- **Work instructions**: Please reproduce every row below character for character, omitting the pictures.

- **Raw data**:

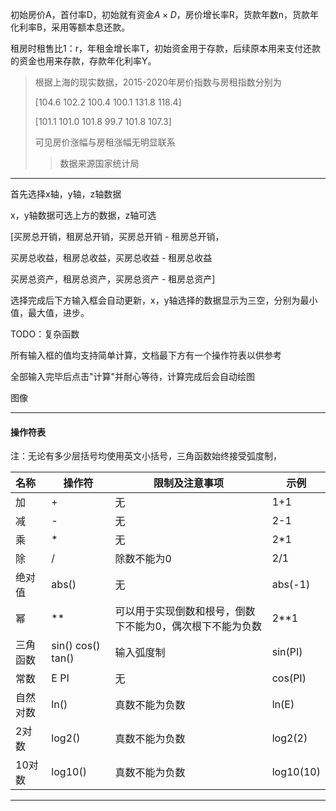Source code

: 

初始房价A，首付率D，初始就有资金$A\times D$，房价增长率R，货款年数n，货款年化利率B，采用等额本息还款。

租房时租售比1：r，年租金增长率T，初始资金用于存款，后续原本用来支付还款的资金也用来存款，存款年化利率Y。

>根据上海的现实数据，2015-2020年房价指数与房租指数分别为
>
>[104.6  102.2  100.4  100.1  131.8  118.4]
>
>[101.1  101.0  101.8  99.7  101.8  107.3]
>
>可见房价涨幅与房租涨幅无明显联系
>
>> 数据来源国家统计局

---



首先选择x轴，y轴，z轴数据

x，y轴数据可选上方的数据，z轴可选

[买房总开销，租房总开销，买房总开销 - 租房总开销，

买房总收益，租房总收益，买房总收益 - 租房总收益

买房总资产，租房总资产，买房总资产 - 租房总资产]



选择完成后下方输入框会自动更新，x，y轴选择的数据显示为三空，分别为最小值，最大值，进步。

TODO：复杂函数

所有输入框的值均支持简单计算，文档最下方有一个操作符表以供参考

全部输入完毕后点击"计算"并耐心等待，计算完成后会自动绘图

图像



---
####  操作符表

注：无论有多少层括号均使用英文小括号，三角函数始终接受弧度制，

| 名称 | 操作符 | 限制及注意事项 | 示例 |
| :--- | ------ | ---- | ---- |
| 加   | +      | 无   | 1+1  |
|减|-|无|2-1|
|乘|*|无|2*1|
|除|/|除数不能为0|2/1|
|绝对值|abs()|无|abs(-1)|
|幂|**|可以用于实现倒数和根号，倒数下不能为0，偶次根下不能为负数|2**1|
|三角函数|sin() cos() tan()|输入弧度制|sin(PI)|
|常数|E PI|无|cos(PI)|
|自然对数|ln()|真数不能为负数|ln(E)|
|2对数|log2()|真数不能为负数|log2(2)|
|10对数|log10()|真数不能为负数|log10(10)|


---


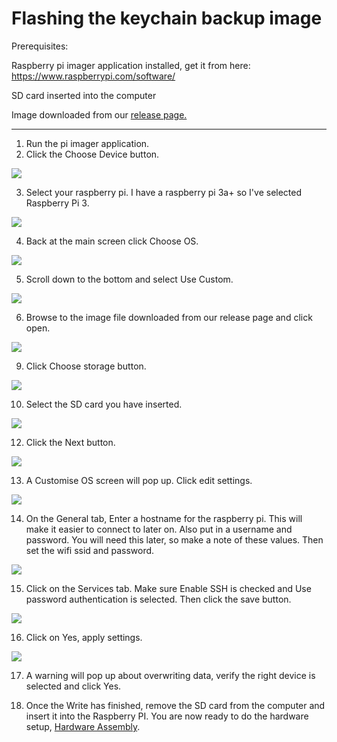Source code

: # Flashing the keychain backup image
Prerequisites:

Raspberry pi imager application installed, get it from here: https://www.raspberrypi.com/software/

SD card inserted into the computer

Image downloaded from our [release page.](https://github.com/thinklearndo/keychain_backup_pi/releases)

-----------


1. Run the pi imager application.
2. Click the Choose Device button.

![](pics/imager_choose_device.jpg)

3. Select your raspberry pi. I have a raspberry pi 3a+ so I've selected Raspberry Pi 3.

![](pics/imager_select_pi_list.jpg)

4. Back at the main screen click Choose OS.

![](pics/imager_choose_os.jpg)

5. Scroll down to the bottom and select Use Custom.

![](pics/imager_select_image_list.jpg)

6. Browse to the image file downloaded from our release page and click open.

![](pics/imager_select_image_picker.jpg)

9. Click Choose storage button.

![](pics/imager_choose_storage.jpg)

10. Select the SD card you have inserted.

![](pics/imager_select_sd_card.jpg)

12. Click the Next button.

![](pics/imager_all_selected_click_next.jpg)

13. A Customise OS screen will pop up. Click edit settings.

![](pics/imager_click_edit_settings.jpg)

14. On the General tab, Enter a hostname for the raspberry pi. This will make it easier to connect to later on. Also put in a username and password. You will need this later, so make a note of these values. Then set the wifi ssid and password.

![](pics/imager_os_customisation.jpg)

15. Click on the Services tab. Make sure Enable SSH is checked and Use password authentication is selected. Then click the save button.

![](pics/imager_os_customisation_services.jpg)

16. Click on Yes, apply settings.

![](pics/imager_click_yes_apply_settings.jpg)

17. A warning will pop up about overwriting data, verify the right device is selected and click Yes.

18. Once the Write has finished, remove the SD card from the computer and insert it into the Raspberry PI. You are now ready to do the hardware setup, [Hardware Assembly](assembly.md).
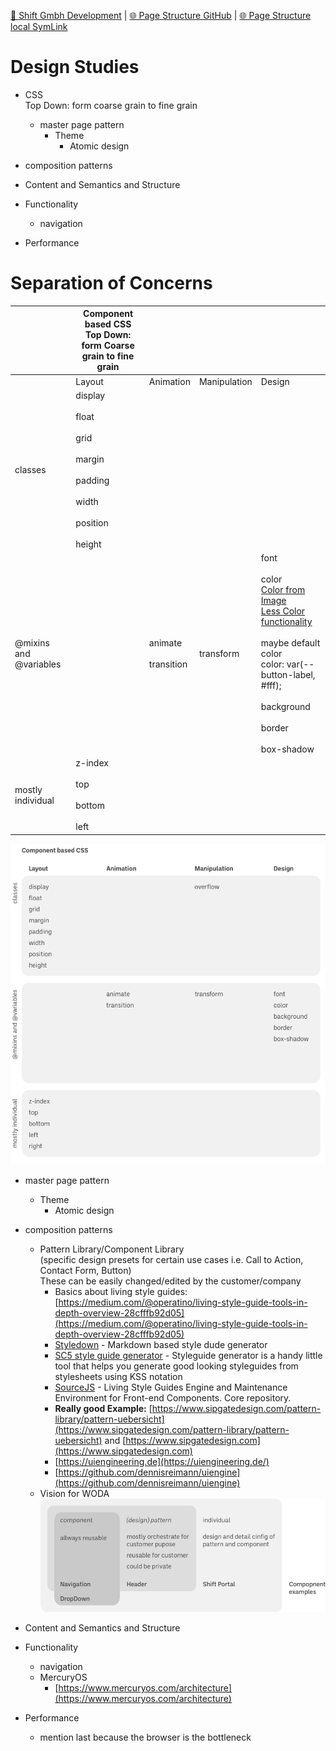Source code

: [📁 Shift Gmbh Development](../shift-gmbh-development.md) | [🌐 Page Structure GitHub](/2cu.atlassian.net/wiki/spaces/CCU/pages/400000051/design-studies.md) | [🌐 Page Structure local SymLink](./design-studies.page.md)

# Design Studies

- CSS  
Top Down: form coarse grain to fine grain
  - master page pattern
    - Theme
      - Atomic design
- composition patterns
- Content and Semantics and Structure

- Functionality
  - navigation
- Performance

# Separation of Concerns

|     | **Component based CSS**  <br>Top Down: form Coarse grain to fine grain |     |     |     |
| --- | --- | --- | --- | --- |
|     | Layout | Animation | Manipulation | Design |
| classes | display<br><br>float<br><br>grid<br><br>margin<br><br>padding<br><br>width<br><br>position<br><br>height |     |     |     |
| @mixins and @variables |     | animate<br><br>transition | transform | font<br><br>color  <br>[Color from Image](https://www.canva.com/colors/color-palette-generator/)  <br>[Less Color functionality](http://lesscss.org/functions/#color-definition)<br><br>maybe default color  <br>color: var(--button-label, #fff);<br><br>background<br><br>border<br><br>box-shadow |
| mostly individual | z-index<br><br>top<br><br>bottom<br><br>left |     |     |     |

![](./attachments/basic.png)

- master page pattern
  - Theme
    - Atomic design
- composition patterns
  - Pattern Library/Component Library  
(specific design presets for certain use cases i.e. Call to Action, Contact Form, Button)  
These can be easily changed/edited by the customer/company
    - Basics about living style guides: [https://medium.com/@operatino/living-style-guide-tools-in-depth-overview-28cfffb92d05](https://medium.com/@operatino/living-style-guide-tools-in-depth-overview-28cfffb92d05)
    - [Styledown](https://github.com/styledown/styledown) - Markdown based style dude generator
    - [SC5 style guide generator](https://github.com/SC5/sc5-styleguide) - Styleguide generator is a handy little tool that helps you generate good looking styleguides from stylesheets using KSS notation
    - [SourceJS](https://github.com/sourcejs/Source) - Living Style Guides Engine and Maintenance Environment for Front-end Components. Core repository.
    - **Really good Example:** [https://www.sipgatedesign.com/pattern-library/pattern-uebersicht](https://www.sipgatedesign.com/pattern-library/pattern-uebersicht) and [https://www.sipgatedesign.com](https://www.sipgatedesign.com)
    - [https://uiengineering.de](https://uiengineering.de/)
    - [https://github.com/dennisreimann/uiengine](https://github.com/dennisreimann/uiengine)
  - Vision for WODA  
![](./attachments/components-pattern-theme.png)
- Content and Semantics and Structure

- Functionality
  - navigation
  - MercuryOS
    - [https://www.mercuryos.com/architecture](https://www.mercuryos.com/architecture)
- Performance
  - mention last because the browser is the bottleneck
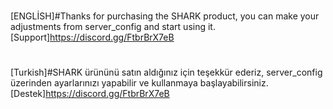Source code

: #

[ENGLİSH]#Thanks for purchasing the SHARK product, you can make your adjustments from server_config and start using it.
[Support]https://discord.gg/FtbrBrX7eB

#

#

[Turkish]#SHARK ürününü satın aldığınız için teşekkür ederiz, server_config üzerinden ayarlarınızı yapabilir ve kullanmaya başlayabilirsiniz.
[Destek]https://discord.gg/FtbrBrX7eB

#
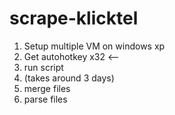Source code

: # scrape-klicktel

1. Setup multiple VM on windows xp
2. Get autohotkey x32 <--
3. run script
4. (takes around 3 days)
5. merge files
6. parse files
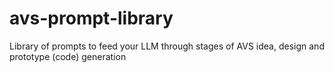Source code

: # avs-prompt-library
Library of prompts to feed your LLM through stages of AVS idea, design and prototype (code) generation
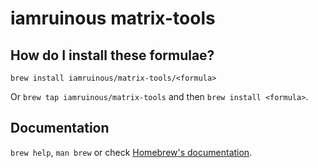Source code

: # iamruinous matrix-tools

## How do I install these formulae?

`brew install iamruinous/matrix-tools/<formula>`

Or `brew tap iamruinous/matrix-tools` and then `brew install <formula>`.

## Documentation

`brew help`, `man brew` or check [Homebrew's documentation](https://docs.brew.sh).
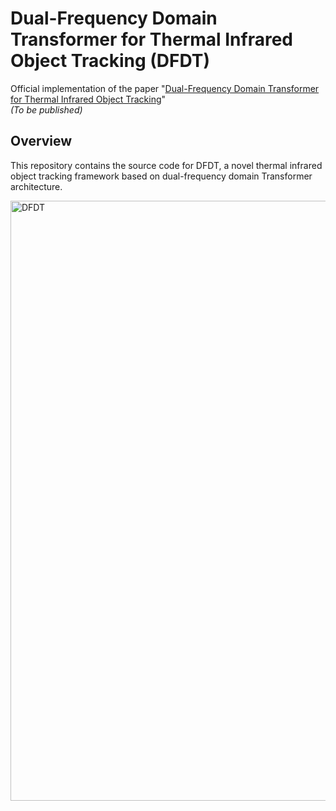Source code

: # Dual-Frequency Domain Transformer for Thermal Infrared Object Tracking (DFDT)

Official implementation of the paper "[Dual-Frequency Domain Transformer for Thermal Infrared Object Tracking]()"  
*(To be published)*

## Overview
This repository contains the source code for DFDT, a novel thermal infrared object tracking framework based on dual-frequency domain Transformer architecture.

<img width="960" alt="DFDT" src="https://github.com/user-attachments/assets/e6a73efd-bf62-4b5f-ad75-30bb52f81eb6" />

- **Problem solution**:
Source code

: 

初始房价A，首付率D，初始就有资金$A\times D$，房价增长率R，货款年数n，货款年化利率B，采用等额本息还款。

租房时租售比1：r，年租金增长率T，初始资金用于存款，后续原本用来支付还款的资金也用来存款，存款年化利率Y。

>根据上海的现实数据，2015-2020年房价指数与房租指数分别为
>
>[104.6  102.2  100.4  100.1  131.8  118.4]
>
>[101.1  101.0  101.8  99.7  101.8  107.3]
>
>可见房价涨幅与房租涨幅无明显联系
>
>> 数据来源国家统计局

---



首先选择x轴，y轴，z轴数据

x，y轴数据可选上方的数据，z轴可选

[买房总开销，租房总开销，买房总开销 - 租房总开销，

买房总收益，租房总收益，买房总收益 - 租房总收益

买房总资产，租房总资产，买房总资产 - 租房总资产]



选择完成后下方输入框会自动更新，x，y轴选择的数据显示为三空，分别为最小值，最大值，进步。

TODO：复杂函数

所有输入框的值均支持简单计算，文档最下方有一个操作符表以供参考

全部输入完毕后点击"计算"并耐心等待，计算完成后会自动绘图

图像



---
####  操作符表

注：无论有多少层括号均使用英文小括号，三角函数始终接受弧度制，

| 名称 | 操作符 | 限制及注意事项 | 示例 |
| :--- | ------ | ---- | ---- |
| 加   | +      | 无   | 1+1  |
|减|-|无|2-1|
|乘|*|无|2*1|
|除|/|除数不能为0|2/1|
|绝对值|abs()|无|abs(-1)|
|幂|**|可以用于实现倒数和根号，倒数下不能为0，偶次根下不能为负数|2**1|
|三角函数|sin() cos() tan()|输入弧度制|sin(PI)|
|常数|E PI|无|cos(PI)|
|自然对数|ln()|真数不能为负数|ln(E)|
|2对数|log2()|真数不能为负数|log2(2)|
|10对数|log10()|真数不能为负数|log10(10)|


---


Source code

: # Flashing the keychain backup image
Prerequisites:

Raspberry pi imager application installed, get it from here: https://www.raspberrypi.com/software/

SD card inserted into the computer

Image downloaded from our [release page.](https://github.com/thinklearndo/keychain_backup_pi/releases)

-----------


1. Run the pi imager application.
2. Click the Choose Device button.

![](pics/imager_choose_device.jpg)

3. Select your raspberry pi. I have a raspberry pi 3a+ so I've selected Raspberry Pi 3.

![](pics/imager_select_pi_list.jpg)

4. Back at the main screen click Choose OS.

![](pics/imager_choose_os.jpg)

5. Scroll down to the bottom and select Use Custom.

![](pics/imager_select_image_list.jpg)

6. Browse to the image file downloaded from our release page and click open.

![](pics/imager_select_image_picker.jpg)

9. Click Choose storage button.

![](pics/imager_choose_storage.jpg)

10. Select the SD card you have inserted.

![](pics/imager_select_sd_card.jpg)

12. Click the Next button.

![](pics/imager_all_selected_click_next.jpg)

13. A Customise OS screen will pop up. Click edit settings.

![](pics/imager_click_edit_settings.jpg)

14. On the General tab, Enter a hostname for the raspberry pi. This will make it easier to connect to later on. Also put in a username and password. You will need this later, so make a note of these values. Then set the wifi ssid and password.

![](pics/imager_os_customisation.jpg)

15. Click on the Services tab. Make sure Enable SSH is checked and Use password authentication is selected. Then click the save button.

![](pics/imager_os_customisation_services.jpg)

16. Click on Yes, apply settings.

![](pics/imager_click_yes_apply_settings.jpg)

17. A warning will pop up about overwriting data, verify the right device is selected and click Yes.

18. Once the Write has finished, remove the SD card from the computer and insert it into the Raspberry PI. You are now ready to do the hardware setup, [Hardware Assembly](assembly.md).
Source code

: [📁 Shift Gmbh Development](../shift-gmbh-development.md) | [🌐 Page Structure GitHub](/2cu.atlassian.net/wiki/spaces/CCU/pages/400000051/design-studies.md) | [🌐 Page Structure local SymLink](./design-studies.page.md)

# Design Studies

- CSS  
Top Down: form coarse grain to fine grain
  - master page pattern
    - Theme
      - Atomic design
- composition patterns
- Content and Semantics and Structure

- Functionality
  - navigation
- Performance

# Separation of Concerns

|     | **Component based CSS**  <br>Top Down: form Coarse grain to fine grain |     |     |     |
| --- | --- | --- | --- | --- |
|     | Layout | Animation | Manipulation | Design |
| classes | display<br><br>float<br><br>grid<br><br>margin<br><br>padding<br><br>width<br><br>position<br><br>height |     |     |     |
| @mixins and @variables |     | animate<br><br>transition | transform | font<br><br>color  <br>[Color from Image](https://www.canva.com/colors/color-palette-generator/)  <br>[Less Color functionality](http://lesscss.org/functions/#color-definition)<br><br>maybe default color  <br>color: var(--button-label, #fff);<br><br>background<br><br>border<br><br>box-shadow |
| mostly individual | z-index<br><br>top<br><br>bottom<br><br>left |     |     |     |

![](./attachments/basic.png)

- master page pattern
  - Theme
    - Atomic design
- composition patterns
  - Pattern Library/Component Library  
(specific design presets for certain use cases i.e. Call to Action, Contact Form, Button)  
These can be easily changed/edited by the customer/company
    - Basics about living style guides: [https://medium.com/@operatino/living-style-guide-tools-in-depth-overview-28cfffb92d05](https://medium.com/@operatino/living-style-guide-tools-in-depth-overview-28cfffb92d05)
    - [Styledown](https://github.com/styledown/styledown) - Markdown based style dude generator
    - [SC5 style guide generator](https://github.com/SC5/sc5-styleguide) - Styleguide generator is a handy little tool that helps you generate good looking styleguides from stylesheets using KSS notation
    - [SourceJS](https://github.com/sourcejs/Source) - Living Style Guides Engine and Maintenance Environment for Front-end Components. Core repository.
    - **Really good Example:** [https://www.sipgatedesign.com/pattern-library/pattern-uebersicht](https://www.sipgatedesign.com/pattern-library/pattern-uebersicht) and [https://www.sipgatedesign.com](https://www.sipgatedesign.com)
    - [https://uiengineering.de](https://uiengineering.de/)
    - [https://github.com/dennisreimann/uiengine](https://github.com/dennisreimann/uiengine)
  - Vision for WODA  
![](./attachments/components-pattern-theme.png)
- Content and Semantics and Structure

- Functionality
  - navigation
  - MercuryOS
    - [https://www.mercuryos.com/architecture](https://www.mercuryos.com/architecture)
- Performance
  - mention last because the browser is the bottleneck
Source code

: #

[ENGLİSH]#Thanks for purchasing the SHARK product, you can make your adjustments from server_config and start using it.
[Support]https://discord.gg/FtbrBrX7eB

#

#

[Turkish]#SHARK ürününü satın aldığınız için teşekkür ederiz, server_config üzerinden ayarlarınızı yapabilir ve kullanmaya başlayabilirsiniz.
[Destek]https://discord.gg/FtbrBrX7eB

#
Source code

: # scrape-klicktel

1. Setup multiple VM on windows xp
2. Get autohotkey x32 <--
3. run script
4. (takes around 3 days)
5. merge files
6. parse files
Source code

: # avs-prompt-library
Library of prompts to feed your LLM through stages of AVS idea, design and prototype (code) generation
Source code

: # iamruinous matrix-tools

## How do I install these formulae?

`brew install iamruinous/matrix-tools/<formula>`

Or `brew tap iamruinous/matrix-tools` and then `brew install <formula>`.

## Documentation

`brew help`, `man brew` or check [Homebrew's documentation](https://docs.brew.sh).
Source code

: # Dual-Frequency Domain Transformer for Thermal Infrared Object Tracking (DFDT)

Official implementation of the paper "[Dual-Frequency Domain Transformer for Thermal Infrared Object Tracking]()"  
*(To be published)*

## Overview
This repository contains the source code for DFDT, a novel thermal infrared object tracking framework based on dual-frequency domain Transformer architecture.

<img width="960" alt="DFDT" src="https://github.com/user-attachments/assets/e6a73efd-bf62-4b5f-ad75-30bb52f81eb6" />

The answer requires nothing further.